Revolutionary genius with a tireless and concrete mind, and Father of the Neoclassical Architecture. He was admired by everyone, and envied by many.
Auth: Salvatore Scarfone
Luigi Vanvitelli (Naples, 1700 - Caserta, 1773) was an architect, engineer, scenographer and italian painter. Born from by famous landscape artist Gaspar van Wittel, he soon became popular due to his outstanding artistic talents, so as to immediately receive the praises by Filippo Juvarra, one of the main baroque architects.
Luigi Vanvitelli, a personality that is difficult to be limited within a specific style or artistic current, as it is no more fully Baroque, but at the same time a forerunner of the following style, the Neoclassical one.
So he was a transitional figure, in an era of profound social changes and thought, living the transition from the absolute monarchy, to the enlightened one. Vanvitelli fully reflect these contradictions, summarizing and integrating them into his personality.
He deeply renewed the architecture, he had many students, imitators and followers, so many that in time his style spread so much in Italy and Europe, to create a new style: the neoclassical architecture.
He created and restored many buildings throughout Italy. His remarkable abilities made him become the main architect of the Pope, but this attracted jealousies and dislikes. In Rome, among many works, there was also the securing of the dome of St. Peter.
The new king of Naples, Charles of Bourbon , to create the new nerve centre of his reign, asked to Vanvitelli to design the new city of Caserta, including the Royal Palace as its centerpiece. Its project, immediately printed and distributed across Europe, obtained great admiration by the sovereigns, and this admiration atttracted to him dislikes and even bullying.
After his death in 1773, the works of the Royal Palace were keeped on by his son Carlo.
Luigi Vanvitelli was not indifferent to the neapolitan and european Enlightenment movement. As a practical man he was, Vanvitelli hated the most conceptual and erudite theories, just as he had a notable aversion to the architectural theory and criticism, believing that the architectural code was something definitively acquired and so elastic as to incorporate the baroque ideas.
The Royal Palace of Caserta
In 1750 the King of Naples, Charles of Bourbon took Vanvitelli in the design of a new royal palace that was designed for the city of Caserta , easily accessible from the capital , but differs from it, as it was Versailles from Paris . The palace, which was to be built near a new city (which was later made in later times, in a chaotic way, without taking into account the ideas of Vanvitelli), was supplied with water from the monumental Carolino Aqueduct , designed by Vanvitelli on the model of hydraulic works of ancient Rome .
The Reggia di Caserta , defined as the last great creation of the Italian Baroque, is surely his most important work. Curatissima in detail and covers four monumental courtyards, the building is fronted by a spectacular park that takes advantage of the natural slope of the land to be articulated in a gigantic man-made waterfall, punctuated by a series of fountains and marble statues.
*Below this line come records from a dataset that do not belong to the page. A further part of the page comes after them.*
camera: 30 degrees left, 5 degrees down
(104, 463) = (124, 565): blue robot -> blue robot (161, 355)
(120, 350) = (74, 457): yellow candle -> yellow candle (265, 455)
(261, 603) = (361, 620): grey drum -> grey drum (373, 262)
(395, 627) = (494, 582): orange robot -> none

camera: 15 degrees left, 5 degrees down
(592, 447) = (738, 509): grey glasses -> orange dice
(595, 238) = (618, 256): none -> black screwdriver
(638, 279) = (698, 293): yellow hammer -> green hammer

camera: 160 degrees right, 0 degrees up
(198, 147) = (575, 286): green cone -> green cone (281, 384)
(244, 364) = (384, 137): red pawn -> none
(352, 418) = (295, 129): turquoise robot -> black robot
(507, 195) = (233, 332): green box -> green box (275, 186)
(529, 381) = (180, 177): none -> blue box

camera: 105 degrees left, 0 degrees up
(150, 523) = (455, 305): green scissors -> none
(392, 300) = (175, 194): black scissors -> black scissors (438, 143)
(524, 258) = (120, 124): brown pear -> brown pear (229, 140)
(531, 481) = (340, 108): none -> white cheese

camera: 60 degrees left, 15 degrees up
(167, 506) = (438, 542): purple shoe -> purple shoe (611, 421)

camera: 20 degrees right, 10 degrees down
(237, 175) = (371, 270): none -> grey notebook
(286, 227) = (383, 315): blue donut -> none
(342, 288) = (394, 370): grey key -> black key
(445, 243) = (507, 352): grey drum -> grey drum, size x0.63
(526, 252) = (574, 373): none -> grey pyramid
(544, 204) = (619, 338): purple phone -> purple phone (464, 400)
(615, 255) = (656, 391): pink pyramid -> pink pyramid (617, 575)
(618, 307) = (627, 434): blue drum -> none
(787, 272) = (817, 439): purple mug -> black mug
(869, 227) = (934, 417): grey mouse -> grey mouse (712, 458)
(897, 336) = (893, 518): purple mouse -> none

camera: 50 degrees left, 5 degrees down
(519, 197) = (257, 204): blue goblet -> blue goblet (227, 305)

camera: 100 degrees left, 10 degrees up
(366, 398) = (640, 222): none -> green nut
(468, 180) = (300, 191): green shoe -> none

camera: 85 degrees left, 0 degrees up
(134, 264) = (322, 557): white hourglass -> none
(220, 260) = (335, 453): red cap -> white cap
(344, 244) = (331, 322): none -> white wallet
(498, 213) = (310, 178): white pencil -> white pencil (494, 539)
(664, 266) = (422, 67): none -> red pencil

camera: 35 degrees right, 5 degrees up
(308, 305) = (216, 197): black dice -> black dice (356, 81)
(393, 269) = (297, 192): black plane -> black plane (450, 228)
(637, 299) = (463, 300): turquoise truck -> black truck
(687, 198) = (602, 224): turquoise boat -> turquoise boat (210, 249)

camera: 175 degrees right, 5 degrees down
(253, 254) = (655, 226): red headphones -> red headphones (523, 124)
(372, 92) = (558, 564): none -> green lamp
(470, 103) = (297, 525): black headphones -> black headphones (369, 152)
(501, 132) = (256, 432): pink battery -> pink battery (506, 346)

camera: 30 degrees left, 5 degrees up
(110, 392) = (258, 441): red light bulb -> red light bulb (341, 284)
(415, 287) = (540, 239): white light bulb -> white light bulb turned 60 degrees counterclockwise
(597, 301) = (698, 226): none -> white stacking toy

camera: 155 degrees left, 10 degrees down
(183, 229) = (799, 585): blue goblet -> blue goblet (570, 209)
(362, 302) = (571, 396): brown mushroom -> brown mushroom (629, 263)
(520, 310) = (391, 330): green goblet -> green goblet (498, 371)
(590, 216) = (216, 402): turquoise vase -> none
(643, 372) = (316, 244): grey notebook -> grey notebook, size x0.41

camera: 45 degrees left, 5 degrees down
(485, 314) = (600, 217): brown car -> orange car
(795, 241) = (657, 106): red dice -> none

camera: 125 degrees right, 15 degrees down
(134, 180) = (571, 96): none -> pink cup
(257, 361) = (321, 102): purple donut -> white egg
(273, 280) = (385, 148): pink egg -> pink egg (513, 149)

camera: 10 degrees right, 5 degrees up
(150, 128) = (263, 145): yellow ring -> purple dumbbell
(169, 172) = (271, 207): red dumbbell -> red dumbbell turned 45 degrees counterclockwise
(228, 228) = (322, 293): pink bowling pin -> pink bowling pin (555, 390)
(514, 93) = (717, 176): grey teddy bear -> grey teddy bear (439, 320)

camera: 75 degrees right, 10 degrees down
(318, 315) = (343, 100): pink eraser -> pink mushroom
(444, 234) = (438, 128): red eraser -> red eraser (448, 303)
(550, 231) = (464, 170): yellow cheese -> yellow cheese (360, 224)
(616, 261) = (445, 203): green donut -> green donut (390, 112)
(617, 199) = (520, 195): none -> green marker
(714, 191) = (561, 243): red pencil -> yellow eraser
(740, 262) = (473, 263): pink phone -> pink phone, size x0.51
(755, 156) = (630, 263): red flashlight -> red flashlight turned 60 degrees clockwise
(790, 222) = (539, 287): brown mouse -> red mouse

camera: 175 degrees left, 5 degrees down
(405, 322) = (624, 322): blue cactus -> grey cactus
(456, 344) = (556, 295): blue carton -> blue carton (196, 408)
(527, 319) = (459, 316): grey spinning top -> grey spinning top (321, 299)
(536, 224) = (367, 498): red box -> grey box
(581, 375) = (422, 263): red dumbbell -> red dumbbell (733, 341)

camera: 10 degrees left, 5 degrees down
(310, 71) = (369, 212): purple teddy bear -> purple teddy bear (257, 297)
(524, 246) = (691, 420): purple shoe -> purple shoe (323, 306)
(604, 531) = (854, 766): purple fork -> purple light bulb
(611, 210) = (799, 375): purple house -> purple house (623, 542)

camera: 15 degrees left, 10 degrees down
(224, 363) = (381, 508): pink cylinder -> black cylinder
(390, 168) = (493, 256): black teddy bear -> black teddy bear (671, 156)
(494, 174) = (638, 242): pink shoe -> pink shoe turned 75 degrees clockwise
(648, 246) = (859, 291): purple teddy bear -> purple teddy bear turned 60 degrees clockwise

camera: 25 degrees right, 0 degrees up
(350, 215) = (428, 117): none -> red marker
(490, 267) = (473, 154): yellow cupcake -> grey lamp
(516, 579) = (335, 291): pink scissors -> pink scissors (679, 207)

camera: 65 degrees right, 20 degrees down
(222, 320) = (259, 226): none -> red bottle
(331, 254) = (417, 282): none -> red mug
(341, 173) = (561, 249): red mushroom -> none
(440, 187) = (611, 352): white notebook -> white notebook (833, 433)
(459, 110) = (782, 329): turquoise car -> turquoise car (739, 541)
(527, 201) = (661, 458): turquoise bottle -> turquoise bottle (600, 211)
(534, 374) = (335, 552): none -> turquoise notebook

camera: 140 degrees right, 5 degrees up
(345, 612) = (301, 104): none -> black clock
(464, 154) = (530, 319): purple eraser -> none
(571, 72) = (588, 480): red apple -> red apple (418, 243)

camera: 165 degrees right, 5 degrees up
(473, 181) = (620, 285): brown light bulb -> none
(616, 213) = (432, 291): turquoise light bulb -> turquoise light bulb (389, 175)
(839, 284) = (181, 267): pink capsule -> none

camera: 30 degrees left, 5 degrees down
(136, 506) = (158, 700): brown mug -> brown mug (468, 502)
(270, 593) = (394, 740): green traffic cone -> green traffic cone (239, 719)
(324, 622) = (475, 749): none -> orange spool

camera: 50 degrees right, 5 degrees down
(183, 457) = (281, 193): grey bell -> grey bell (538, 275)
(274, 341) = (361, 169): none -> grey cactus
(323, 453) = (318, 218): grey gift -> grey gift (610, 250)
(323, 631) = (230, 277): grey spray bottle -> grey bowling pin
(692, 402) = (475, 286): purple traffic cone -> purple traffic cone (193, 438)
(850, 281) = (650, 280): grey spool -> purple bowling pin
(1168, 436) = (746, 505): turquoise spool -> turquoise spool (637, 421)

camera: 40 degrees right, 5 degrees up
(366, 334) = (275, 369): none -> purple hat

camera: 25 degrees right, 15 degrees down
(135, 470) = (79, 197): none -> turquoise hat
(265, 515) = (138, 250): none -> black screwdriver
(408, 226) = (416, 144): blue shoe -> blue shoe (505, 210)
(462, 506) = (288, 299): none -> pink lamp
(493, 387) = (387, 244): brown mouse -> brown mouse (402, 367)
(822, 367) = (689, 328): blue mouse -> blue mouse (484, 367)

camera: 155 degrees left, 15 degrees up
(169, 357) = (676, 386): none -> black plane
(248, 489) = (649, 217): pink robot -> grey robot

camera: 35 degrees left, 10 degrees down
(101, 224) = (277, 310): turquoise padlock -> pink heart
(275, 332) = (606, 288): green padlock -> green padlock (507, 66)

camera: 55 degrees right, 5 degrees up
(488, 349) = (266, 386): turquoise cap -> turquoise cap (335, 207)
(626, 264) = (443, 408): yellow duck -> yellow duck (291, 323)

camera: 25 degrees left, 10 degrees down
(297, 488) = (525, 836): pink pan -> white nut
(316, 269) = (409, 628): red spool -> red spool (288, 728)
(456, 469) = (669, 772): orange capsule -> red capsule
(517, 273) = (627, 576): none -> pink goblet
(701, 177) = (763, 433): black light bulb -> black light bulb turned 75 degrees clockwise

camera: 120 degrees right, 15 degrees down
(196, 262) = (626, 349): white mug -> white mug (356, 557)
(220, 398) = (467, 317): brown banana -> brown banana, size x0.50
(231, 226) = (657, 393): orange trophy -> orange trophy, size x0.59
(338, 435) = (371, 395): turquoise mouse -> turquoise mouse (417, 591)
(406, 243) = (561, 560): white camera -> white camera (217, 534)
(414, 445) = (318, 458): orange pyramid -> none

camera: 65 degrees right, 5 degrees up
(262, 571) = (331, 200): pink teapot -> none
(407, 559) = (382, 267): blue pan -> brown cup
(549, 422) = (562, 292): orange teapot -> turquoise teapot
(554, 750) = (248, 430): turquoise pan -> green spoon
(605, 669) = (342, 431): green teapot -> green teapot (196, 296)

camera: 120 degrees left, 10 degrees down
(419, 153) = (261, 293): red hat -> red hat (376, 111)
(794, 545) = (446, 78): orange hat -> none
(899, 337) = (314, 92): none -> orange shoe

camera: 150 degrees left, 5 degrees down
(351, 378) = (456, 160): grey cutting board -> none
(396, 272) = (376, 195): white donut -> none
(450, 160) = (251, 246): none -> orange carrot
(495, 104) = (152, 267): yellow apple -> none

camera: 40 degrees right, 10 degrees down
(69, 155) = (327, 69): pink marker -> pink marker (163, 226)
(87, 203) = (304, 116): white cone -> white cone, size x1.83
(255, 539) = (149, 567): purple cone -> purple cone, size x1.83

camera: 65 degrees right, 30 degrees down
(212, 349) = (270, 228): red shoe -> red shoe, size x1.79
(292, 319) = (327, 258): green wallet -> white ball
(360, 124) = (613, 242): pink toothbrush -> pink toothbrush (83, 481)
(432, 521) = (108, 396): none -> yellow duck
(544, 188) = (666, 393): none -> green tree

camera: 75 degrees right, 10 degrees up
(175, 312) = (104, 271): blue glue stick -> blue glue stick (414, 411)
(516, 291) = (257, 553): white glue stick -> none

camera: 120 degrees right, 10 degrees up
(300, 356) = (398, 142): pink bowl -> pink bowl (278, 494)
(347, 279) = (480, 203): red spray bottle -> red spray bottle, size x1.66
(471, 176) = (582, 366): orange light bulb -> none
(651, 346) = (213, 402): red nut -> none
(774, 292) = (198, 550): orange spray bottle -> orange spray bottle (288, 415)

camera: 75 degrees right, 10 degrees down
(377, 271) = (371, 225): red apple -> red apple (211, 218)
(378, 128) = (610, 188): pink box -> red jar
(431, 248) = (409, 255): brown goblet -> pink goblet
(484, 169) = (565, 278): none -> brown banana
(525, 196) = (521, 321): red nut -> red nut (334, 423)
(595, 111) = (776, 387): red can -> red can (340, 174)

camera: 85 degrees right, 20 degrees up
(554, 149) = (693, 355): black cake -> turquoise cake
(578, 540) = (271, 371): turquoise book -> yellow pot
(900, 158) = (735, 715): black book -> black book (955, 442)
The most scenic parts are the whole atrium and the monumental staircase and the chapel. Remarkable is the court theater, the room where a horseshoe is rounded rather solemn made by ' giant order of columns, which conceals the typical frail wooden structure with boxes. Devoid of the four corner towers and central dome, which should have movimentarne the mole, the palace is a kind of synthesis between the original Palace of Versailles and ' Escorial .
After his death the work at the palace was continued by his son Carlo ( Naples , 1739 - 1821 ).
Examples of works inspired by the Palace of Caserta
Observing all architectures built or modified after the publication of the Declaration of Drawings of the Royal Palace of Caserta, you can often recognize its influence. For example, the Staircase of Honour of the Royal Palace, was taken as a model for the construction of the world's most beautiful staircases. It is easy to find its style (central staircase thta splits into two lateral staircases ending in a large tripartite wall) also via a simple image search via web.